▸ **What the task asks**: Replace "Совета депутатов" with "Совета народных депутатов" in the text lines of the data below and leave every other word unchanged. Give back the text only, without the pictures.

▸ **Material provided**:
Start of Block

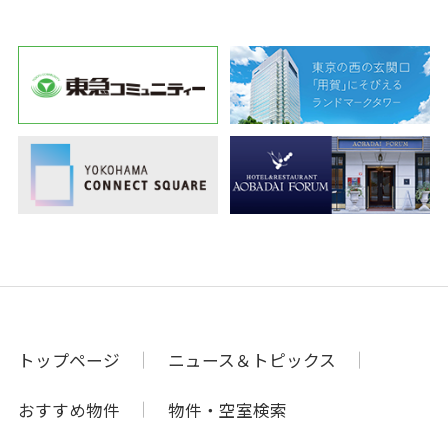
トップページ
ニュース＆トピックス
おすすめ物件
物件・空室検索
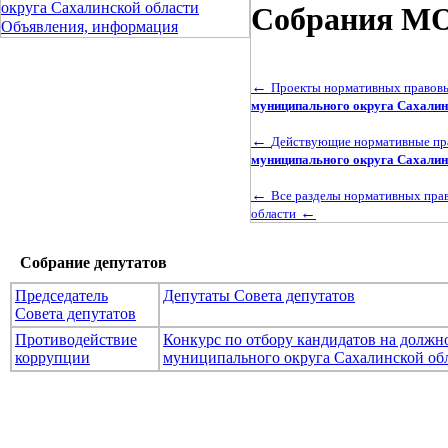
округа Сахалинской области
Собрания МО 
Объявления, информация
←
Проекты нормативных правовы
муниципального округа Сахалин
←
Действующие нормативные пра
муниципального округа Сахалин
←
Все разделы нормативных пра
←
области
Собрание депутатов
Председатель
Депутаты Совета депутатов
Совета депутатов
Противодействие
Конкурс по отбору кандидатов на долж
коррупции
муниципального округа Сахалинской об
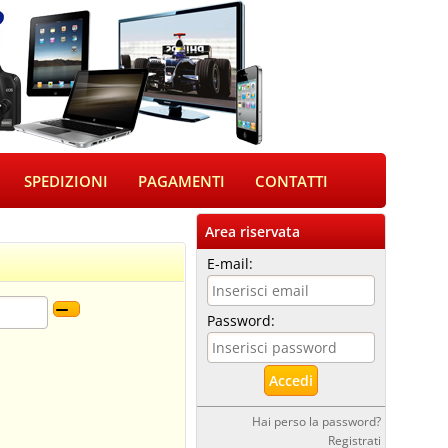
SPEDIZIONI
PAGAMENTI
CONTATTI
Area riservata
E-mail:
Password:
Hai perso la password?
Registrati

End of Block

▸ **Exercise solution**:
トップページ
ニュース＆トピックス
おすすめ物件
物件・空室検索
округа Сахалинской области
Собрания МО 
Объявления, информация
←
Проекты нормативных правовы
муниципального округа Сахалин
←
Действующие нормативные пра
муниципального округа Сахалин
←
Все разделы нормативных пра
←
области
Собрание депутатов
Председатель
Депутаты Совета народных депутатов
Совета народных депутатов
Противодействие
Конкурс по отбору кандидатов на долж
коррупции
муниципального округа Сахалинской об
SPEDIZIONI
PAGAMENTI
CONTATTI
Area riservata
E-mail:
Password:
Hai perso la password?
Registrati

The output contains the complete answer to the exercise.